Soğanı incecik kıyın. Kıymayı kavurmak için uygun bir tavayı ateşe oturtup yağı eritin. Soğanı kızgın yağda kavurduktan sonra kıymayı ilave ederek kavurmaya devam edin. Kıyma kavrulunca baharatları katın, karıştırın ve harcı soğumaya bırakın.

Yoğurduğunuz hamuru bezelere ayırın. Her bezeyi oklavayla açın. Açtığınız yufkaları kahve fincanı ağzıyla yuvarlak daireler şeklinde kesin. Kestiğiniz dairelerin ortasına kıyma doldurun ve hamuru yarım daire olacak şekilde kapatıp uçlarını birbirinin üstüne gelecek şekilde birleştirin (kulakçık şeklinde).

Hazırladığınız kulakçıkları 170 derece ısıttığınız fırında (eskiden yağlanan tepsi içinde kömür ateşi üzerinde çevire çevire pişirilirdi) yaklaşık 15 dakika, kulakçıklar renk alana kadar pişirin. Bu kulakçıkları fırınlamadan direkt hamur hâlinde de pişirebilirsiniz.

Yoğurtlu Sos:
Yoğurdu un ve yumurta ilave ederek güzelce çırpın. Ardından varsa et suyu, yoksa soğuk su ilave ederek bir ayran hazırlayın. Tencereyi ateşe oturtun ve kaynayana kadar sürekli karıştırın. Ardından kulakçıkları ilave edin. Tuzunu kontrol ederek birkaç taşım kaynatın. Yoğurtlu egençig yemeğinin üzerinde yaktığınız naneyi gezdirin, sıcak sıcak servis edin.

Salçalı Sos:
Yağı eritin; yağ cızırdamaya başlayınca unu ilave edip kavurun. Un kavrulunca salçayı, pul biberi katın, karıştırın. Varsa et suyu, yoksa sıcak su ilave ederek karıştırın. Unun pütürlü kalmamasına dikkat edin. Ardından kulakçıkları ilave ederek tadını, tuzunu kontrol edin ve birkaç taşım kaynatın. Sarımsakları bir çimdik tuzla dövün ve arzu ettiğiniz miktarda ekleyin.

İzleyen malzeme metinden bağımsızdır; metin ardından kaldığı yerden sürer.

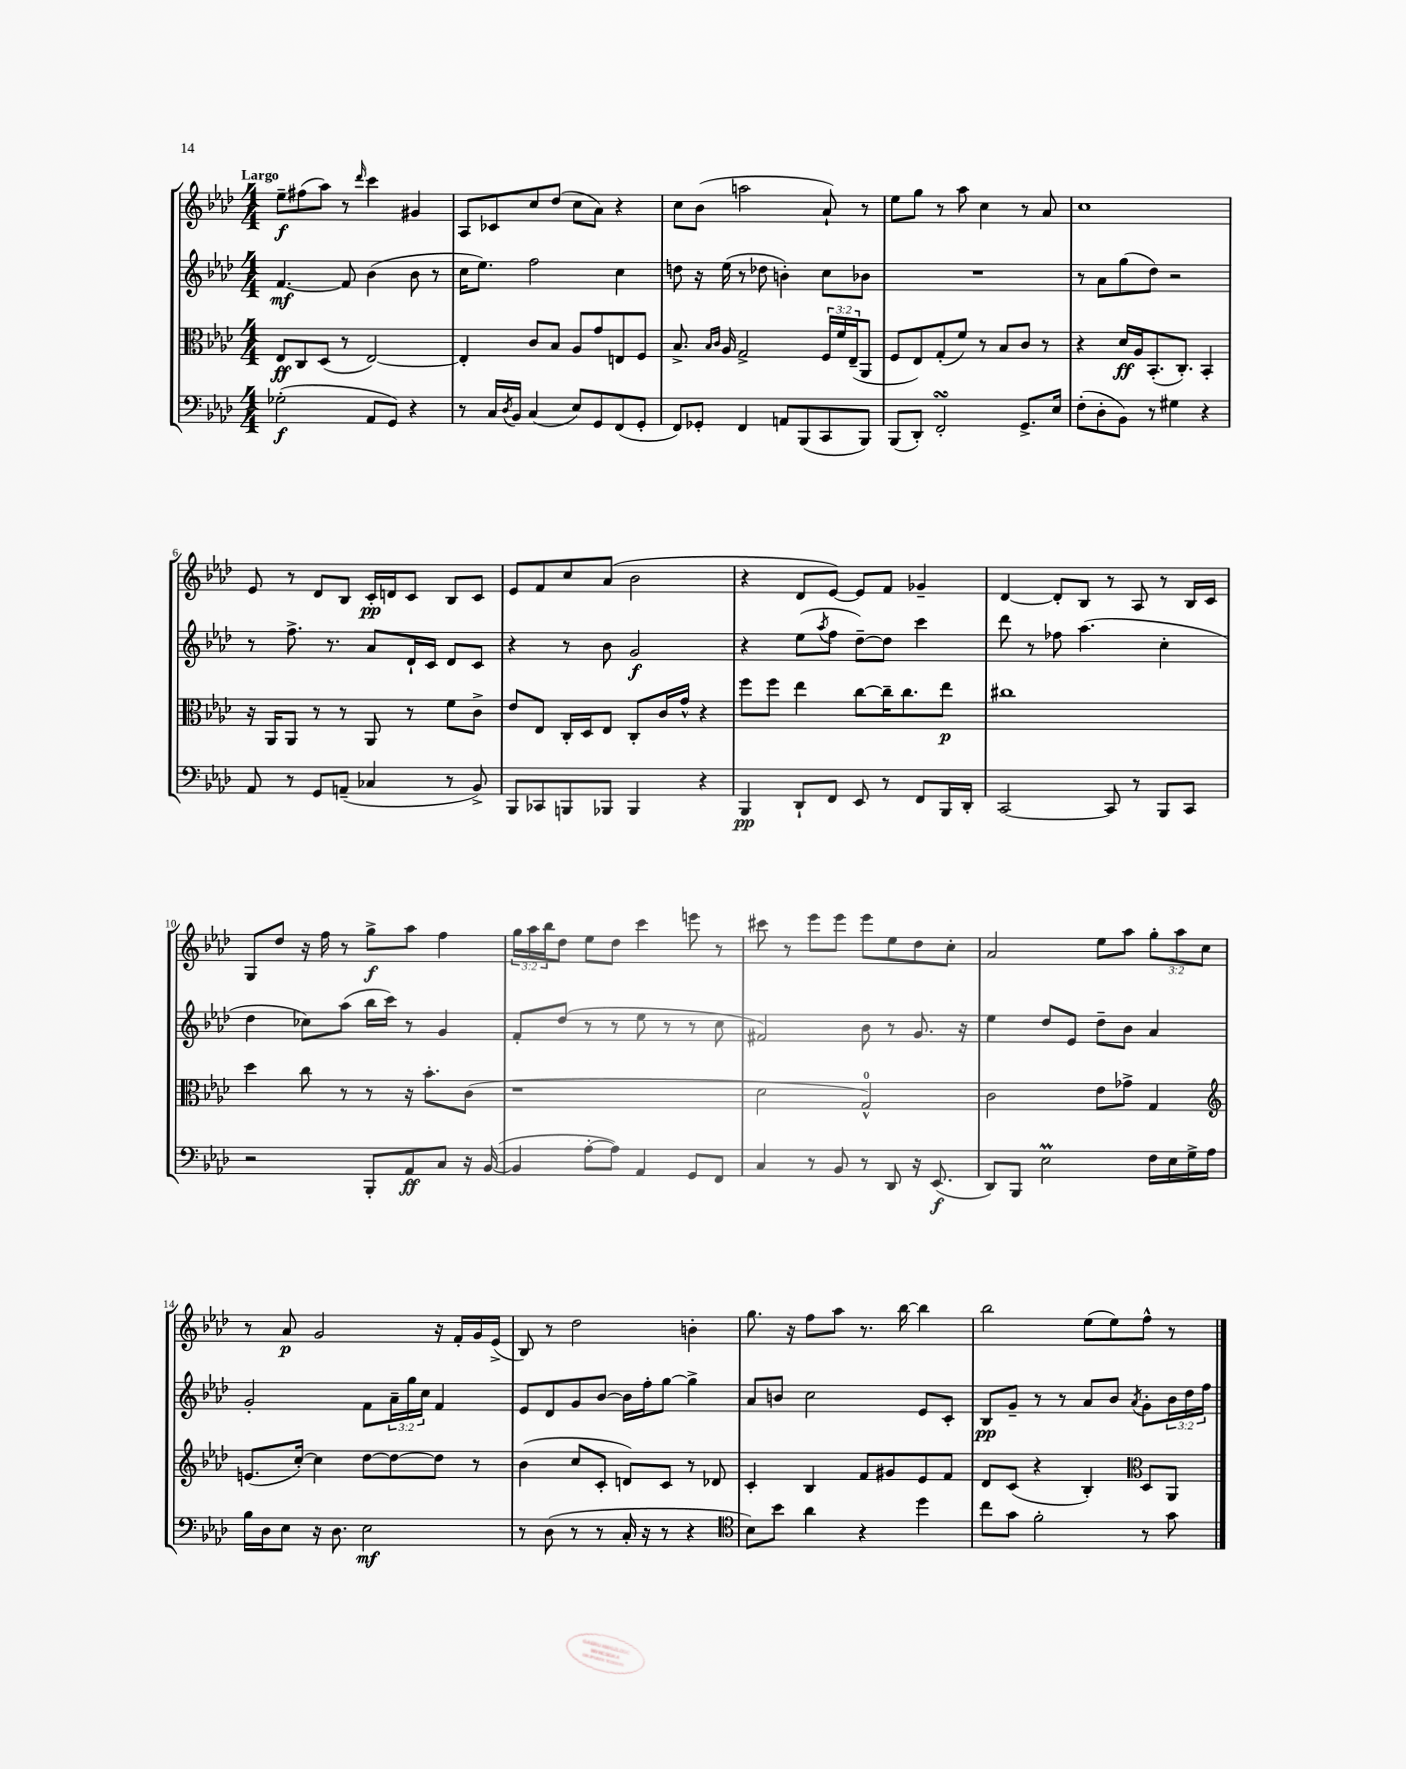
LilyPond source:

<<
\new StaffGroup <<
\new Staff = "s0" {
    \clef treble \key aes \major \numericTimeSignature \time 4/4 \override Staff.TupletNumber.text = #tuplet-number::calc-fraction-text \tempo "Largo"
    ees''8--\f fis''8( aes''8) r8 \grace { des'''16 } c'''4 gis'4 |
    aes8 ces'8 c''8 des''8( c''8 aes'8) r4 |
    c''8 bes'8( a''2 aes'8-!) r8 |
    ees''8 g''8 r8 aes''8 c''4 r8 aes'8 |
    c''1 |
    ees'8 r8 des'8 bes8 c'16-.\pp d'16 c'8 bes8 c'8 |
    ees'8 f'8 c''8 aes'8( bes'2 |
    r4 des'8 ees'8~) ees'8 f'8 ges'4-- |
    des'4~ des'8-. bes8 r8 aes8 r8 bes16 c'16 |
    g8 des''8 r16 f''16 r8 g''8->\f aes''8 f''4 |
    \tuplet 3/2 { g''16 aes''16 bes''16 } des''8 ees''8 des''8 c'''4 e'''8 r8 |
    cis'''8 r8 ees'''8 ees'''8 ees'''8 ees''8 des''8 c''8-. |
    aes'2 ees''8 aes''8 \tuplet 3/2 { g''8-. aes''8 c''8 } |
    r8 aes'8\p g'2 r16 f'16-. g'16 ees'16->( |
    bes8) r8 des''2 b'4-. |
    g''8. r16 f''8 aes''8 r8. bes''16~ bes''4 |
    bes''2 ees''8( ees''8) f''8-^ r8 \bar "|." |
}
\new Staff = "s1" {
    \clef treble \key aes \major \numericTimeSignature \time 4/4 \override Staff.TupletNumber.text = #tuplet-number::calc-fraction-text
    f'4.~\mf f'8 bes'4( bes'8 r8 |
    c''16 ees''8.) f''2 c''4 |
    d''8 r16 ees''16( r8 des''8 b'4-.) c''8 bes'8 |
    R1 |
    r8 aes'8 g''8( des''8) r2 |
    r8 f''8.-> r8. aes'8 des'16-! c'16 des'8 c'8 |
    r4 r8 bes'8 g'2\f |
    r4 ees''8( \acciaccatura { aes''8 } f''8 des''8~--) des''8 c'''4 |
    des'''8 r8 fes''8 aes''4.( c''4-. |
    des''4 ces''8) aes''8( bes''16 c'''16) r8 g'4 |
    f'8-. des''8( r8 r8 ees''8 r8 r8 c''8 |
    fis'2) bes'8 r8 g'8. r16 |
    ees''4 des''8 ees'8 des''8-- bes'8 aes'4 |
    g'2-. f'8 \tuplet 3/2 { aes'16-- g''16 c''16 } f'4 |
    ees'8 des'8 g'8 bes'8~ bes'16 f''16-. g''8~ g''4-> |
    aes'8 b'8 c''2 ees'8 c'8-. |
    bes8\pp g'8-- r8 r8 aes'8 bes'8 \acciaccatura { aes'8 } g'8-. \tuplet 3/2 { bes'16 des''16 f''16 } \bar "|." |
}
\new Staff = "s2" {
    \clef alto \key aes \major \numericTimeSignature \time 4/4 \override Staff.TupletNumber.text = #tuplet-number::calc-fraction-text
    ees8\ff c8 des8( r8 ees2~) |
    ees4-. c'8 bes8 aes8 g'8 e8 f8 |
    bes8.-> \grace { bes16 c'16 } aes16 g2-> \tuplet 3/2 { f16 f'16 ees16--( } aes,8 |
    f8 ees8) g8-.( f'8) r8 bes8 c'8 r8 |
    r4 des'16\ff aes16 bes,8.-.( c8.-.) bes,4-. |
    r16 aes,16 aes,8 r8 r8 aes,8 r8 f'8 c'8-> |
    ees'8 ees8 c16-. des16 ees8 c8-. c'16 g'16-^ r4 |
    f''8 f''8 ees''4 c''8~ c''16-- c''8. ees''8\p |
    cis''1 |
    des''4 c''8 r8 r8 r16 bes'8.-. c'8( |
    r1 |
    des'2 g2-0-^) |
    c'2 ees'8 ges'8-> g4 |
    \clef treble e'8.( c''16~-.) c''4 des''8~ des''8~ des''8 r8 |
    bes'4( c''8 c'8-. d'8) c'8 r8 des'8 |
    c'4-. bes4 f'8 gis'8 ees'8 f'8 |
    des'8 c'8( r4 bes4-.) \clef alto des8 aes,8 \bar "|." |
}
\new Staff = "s3" {
    \clef bass \key aes \major \numericTimeSignature \time 4/4
    ges2-.\f( aes,8 g,8) r4 |
    r8 c16 \acciaccatura { des8 } bes,16 c4( ees8) g,8 f,8( g,8-. |
    f,8) ges,8-. f,4 a,8 bes,,8( c,8 bes,,8) |
    bes,,8( des,8-.) f,2-.\turn g,8.-> ees16 |
    f8-.( des8-. bes,8) r8 gis4 r4 |
    aes,8 r8 g,8 a,8--( ces4 r8 bes,8->) |
    bes,,8 ces,8 b,,8 bes,,8 bes,,4 r4 |
    bes,,4\pp des,8-! f,8 ees,8 r8 f,8 bes,,16 des,16-. |
    c,2~ c,8 r8 bes,,8 c,8 |
    r2 bes,,8-. aes,8\ff c8 r16 bes,16~( |
    bes,4 aes8~-. aes8) aes,4 g,8 f,8 |
    c4 r8 bes,8 r8 des,8 r16 ees,8.\f( |
    des,8) bes,,8 ees2\prall f16 ees16 g16-> aes16 |
    bes16 des16 ees8 r16 des8. ees2\mf |
    r8 des8( r8 r8 c16-. r16 r8 r4 |
    \clef tenor bes8) bes'8 aes'4 r4 des''4 |
    c''8 g'8 f'2-. r8 g'8 \bar "|." |
}
>>
>>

Sadeyağı kızdırın ve naneyi ilave ederek ocaktan alın. Salçalı egençig yemeğinin üzerinde yaktığınız naneyi gezdirin, sıcak sıcak servis edin.

Şefin Tavsiyesi
Bardakla kestiğiniz yuvarlakların dışında kalan hamur parçacıklarını 1 çimdik yağda kavurarak kıtır hâle getirin ve yemeğin üstüne serpin.